Most people do not realize the tax consequences you will face. After they close on your home, anytime debt is forgiven; it is considered a taxable event. Any borrowed money that is not paid back is considered income, and you can be taxed on this amount if the bank does not receive the total amount they are owed. They can come after you for the additional amount they are owed. You can imagine how stressful it is if you just lost your home to foreclosure you have nowhere to go then now you are being sued for a hefty amount. If you get stuck in this type of situation, you may be wondering if there is a way to prevent foreclosure?
Foreclosure prevention measures in Philadelphia, Pennsylvania
These foreclosure prevention measures might not all work in your situation, but we’re telling you about them so you can decide for yourself:
1. Pay off your mortgage / sell your property. The quickest and easiest way to end the foreclosure process is to pay off your mortgage. After all, this is all the banks wanted in the first place, so they would be happy to let you stay in your home and they get their money back. Admittedly, this is not always possible, which is perhaps the reason that you’re in foreclosure in the first place. You can sell your property to a cash home buyer. They buy houses that are in pre-foreclosure all the time. They can close quickly and usually before a bank can finish a foreclosure process.
2. Work out a deal with your bank. Mortgagors do not want to foreclose on homes. It is a long-drawn-out process. Sometimes you can work out a deal with your bank where you sit down with a mortgage or foreclosure specialist and talk to them about changing the structure of your mortgage. Perhaps your payments get spread out so they are lower each month, for example. Just make sure that the deal works for you — you don’t want just to repeat the process.
3. Do a short sale. A short sale is when you sell the property and use the proceeds of the sale to pay down or pay off your outstanding amount with the bank. This keeps a foreclosure from impacting your credit score and it gets the bank off your back! If you work with an experienced real estate agent that has tons of Knowledge about this process. Then you should have no problem getting your home sold.

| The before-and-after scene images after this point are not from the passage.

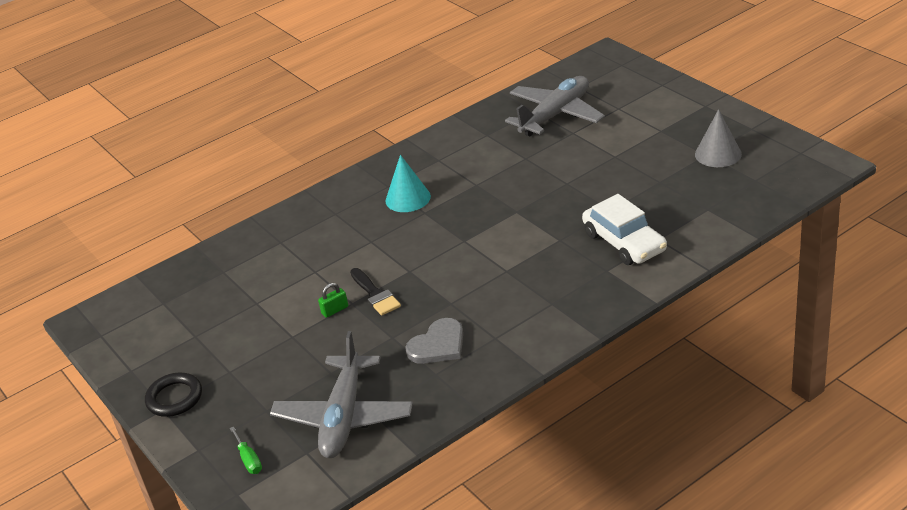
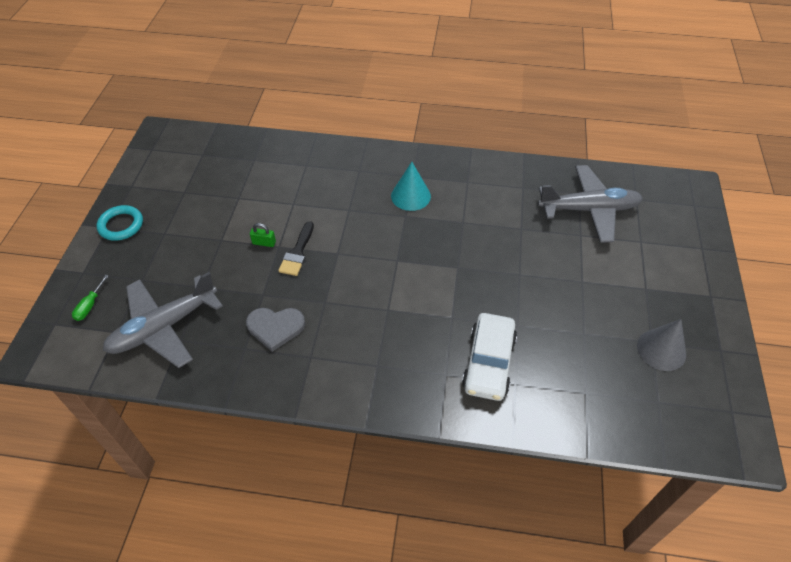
camera: 40 degrees right, 15 degrees up
black ring [145,373,202,417] -> turquoise ring [96,205,143,241]

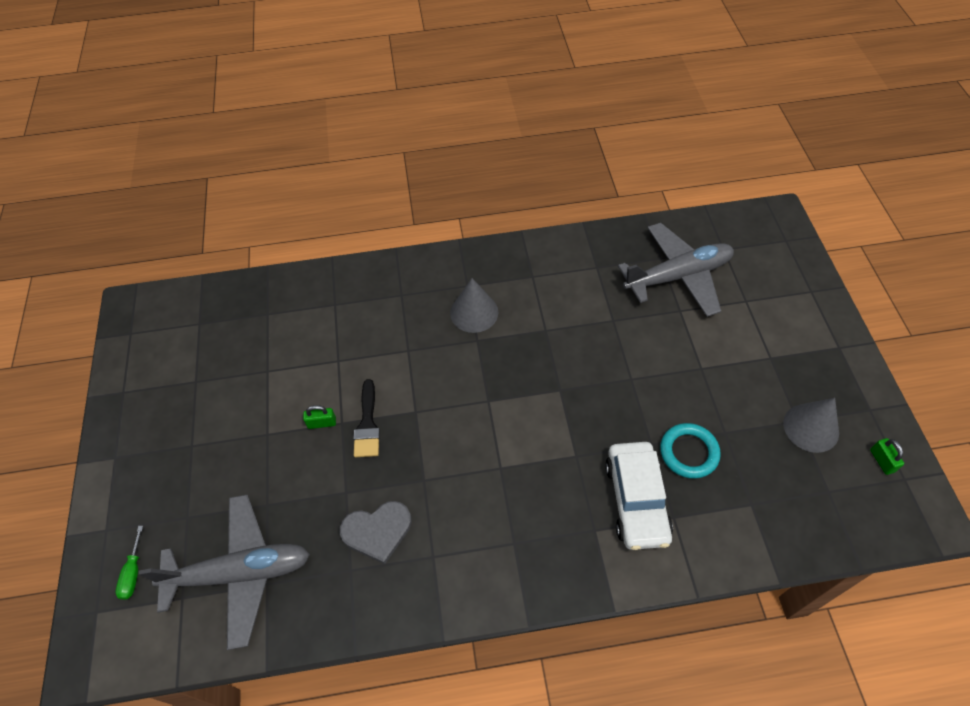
camera: 15 degrees left, 5 degrees up
turquoise ring [96,205,143,241] -> turquoise ring moved to [660,423,721,479]
grey plane [103,272,223,368] -> grey plane turned 135 degrees counterclockwise [139,495,310,650]
turquoise cone [391,162,431,211] -> grey cone [450,278,498,333]
none -> green padlock [870,438,904,475]

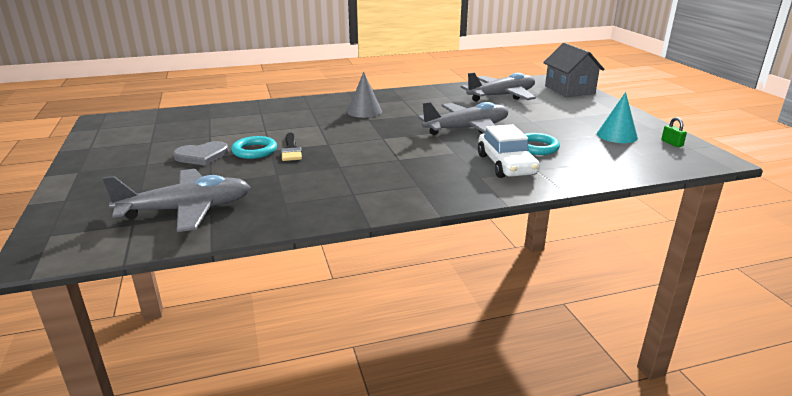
camera: 10 degrees left, 30 degrees down
green screwdriver [116,526,143,600] -> none
green padlock [303,405,336,429] -> turquoise ring [231,136,277,159]
grey heart [340,501,412,564] -> grey heart moved to [173,141,229,166]
grey cone [783,398,839,453] -> turquoise cone [597,92,638,143]
none -> grey plane [418,102,508,135]
none -> grey house [543,43,605,97]

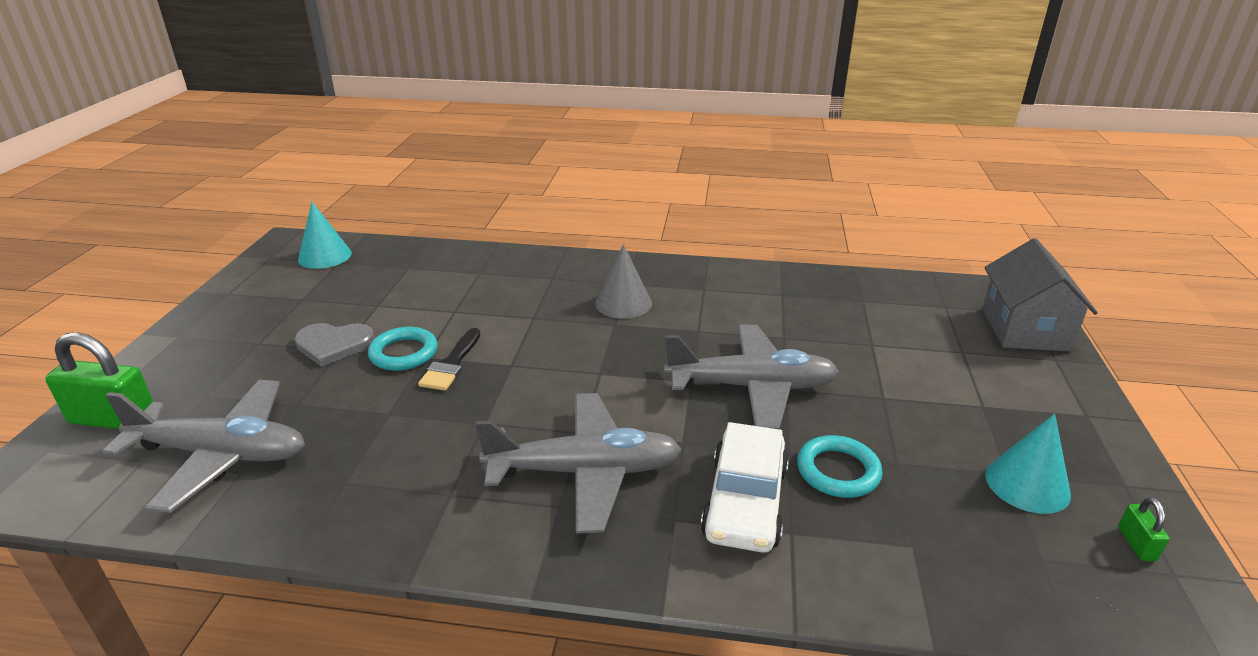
camera: 25 degrees right, 5 degrees up
grey plane [461,72,536,102] -> grey plane moved to [475,393,682,534]
none -> green padlock [45,332,154,429]
none -> turquoise cone [298,202,352,269]

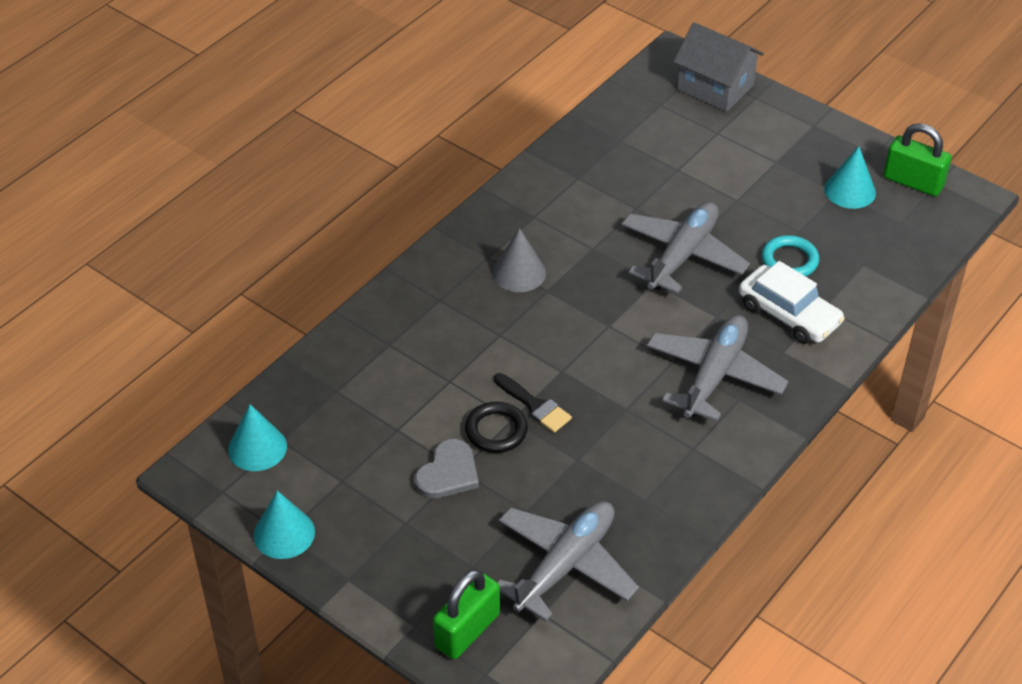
camera: 60 degrees left, 15 degrees up
turquoise ring [368,327,438,371] -> black ring [465,402,528,453]
green padlock [1118,497,1169,561] -> green padlock [884,123,951,196], size x2.14
none -> turquoise cone [254,491,315,559]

4. Give your deed in lieu. Another option would be a deed-in-lieu-of-foreclosure, which basically means that you will hand over the deed to your house to the bank and they agree not to put you through foreclosure. This will often only work if your home is worth approximately the amount owing on the mortgage. If not, the bank may pursue the difference.
5. File for bankruptcy. In some ways, a default is far more dramatic than a foreclosure because it impacts your whole life. However, the foreclosure process has to stop once you file for bankruptcy, so it’s still a foreclosure prevention measure.
If you’re not sure which one to do, consider this: If you can afford payments and you want to stay in the house then a foreclosure workout arrangement (#2) is probably your best option.
If you want to put everything behind you and move on with your life then consider selling your home and paying off your mortgage with that money.